Tudor Dixon, Gretchen Whitmer.AP, AFP via Getty Images

Democratic ad hits GOP's Tudor Dixon for conspiracy theories

The 30-second spot from Put Michigan First highlights Dixon's positions on the 2020 election and the Jan. 6 riot.

CLAWSON, Mich. — A new ad from a group affiliated with the Democratic Governors Association casts Tudor Dixon, the Republican candidate for governor in Michigan, as a conspiracy theorist who denies election results and sympathizes with the Jan. 6 rioters.

“You already know Tudor Dixon would outlaw abortion,” the narrator begins, referring to Dixon’s position that abortion should only be legal when the mother’s life is at stake. “But Dixon’s extreme ideas don’t stop there.”

Dixon, a former right-wing commentator, faces Democratic Gov. Gretchen Whitmer in next week’s general election. Several recent polls have shown Whitmer leading outside the margin of error, others have indicated a much closer race.

The 30-second spot from Put Michigan First — shared first with NBC News — will air across the state as part of nearly $3 million in ad spending that the group has budgeted for Michigan through Election Day.

Titled "Denier," the ad highlights several of the statements Dixon has made on TV and radio in recent years. Among them: Her contention during a January 2022 radio interview that you “cannot say” the Jan. 6 attack on the Capitol by supporters of former President Donald Trump was “an insurrection.” (According to the fuller clip, accessible on the website of WILS in Lansing, Dixon suggested that the word "insurrection" should only apply if someone is charged under the insurrection act.)

Footage of the riot appears on screen along with the words "election denier," referring to past coverage of Dixon's comments on the 2020 presidential campaign.

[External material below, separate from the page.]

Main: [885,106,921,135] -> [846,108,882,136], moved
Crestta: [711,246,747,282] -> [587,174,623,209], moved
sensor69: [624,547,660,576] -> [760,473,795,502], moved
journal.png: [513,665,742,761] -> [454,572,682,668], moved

At debates during the GOP primary, Dixon answered affirmatively when asked if she believed Trump won Michigan, which went narrowly to President Joe Biden.

Dixon has also has embraced disproven theories that fraud and untoward efforts by Democratic officeholders tipped the election to Biden. Trump endorsed Dixon days before the August primary.

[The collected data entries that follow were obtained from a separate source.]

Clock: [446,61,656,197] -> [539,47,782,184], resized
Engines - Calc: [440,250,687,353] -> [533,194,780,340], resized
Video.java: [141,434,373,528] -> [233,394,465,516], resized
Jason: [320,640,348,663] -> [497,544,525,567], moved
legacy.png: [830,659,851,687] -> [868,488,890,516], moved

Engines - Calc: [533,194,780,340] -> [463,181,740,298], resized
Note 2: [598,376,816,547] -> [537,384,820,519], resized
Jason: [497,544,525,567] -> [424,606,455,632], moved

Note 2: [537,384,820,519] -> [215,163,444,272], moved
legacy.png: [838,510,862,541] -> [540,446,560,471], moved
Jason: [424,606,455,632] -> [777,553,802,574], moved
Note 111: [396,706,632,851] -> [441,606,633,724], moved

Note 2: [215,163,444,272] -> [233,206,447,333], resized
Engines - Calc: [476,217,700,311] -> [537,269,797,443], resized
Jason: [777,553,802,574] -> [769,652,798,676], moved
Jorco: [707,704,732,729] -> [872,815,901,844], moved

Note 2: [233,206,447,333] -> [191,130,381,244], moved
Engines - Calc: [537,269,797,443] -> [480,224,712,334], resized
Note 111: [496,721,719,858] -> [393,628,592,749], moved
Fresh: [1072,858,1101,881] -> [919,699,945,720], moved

Another audio clip, taken from a December 2020 broadcast by Real America’s Voice, the conservative network where Dixon previously worked, includes her leaning into a debunked conspiracy theory during the height of the pandemic that a person's health or vaccination status might be tracked on “a chip that they insert inside of you.”

“Instead of bringing people together to solve actual issues, Tudor Dixon has a long and extreme record of spewing dangerous conspiracy theories for the sole purpose of creating division and chaos,” Put Michigan First Spokesperson Sam Newton said in a statement accompanying the ad.

Put Michigan First has been the biggest spender in Michigan’s race for governor, according to AdImpact, an ad-tracking firm. The DGA-affiliated organization has spent nearly $27 million on ads since the primary, with another $2.8 million committed through Election Day. 

Dixon and her GOP allies have combined to spend only $6.7 million in that period, with about $1.5 million reserved through the general election.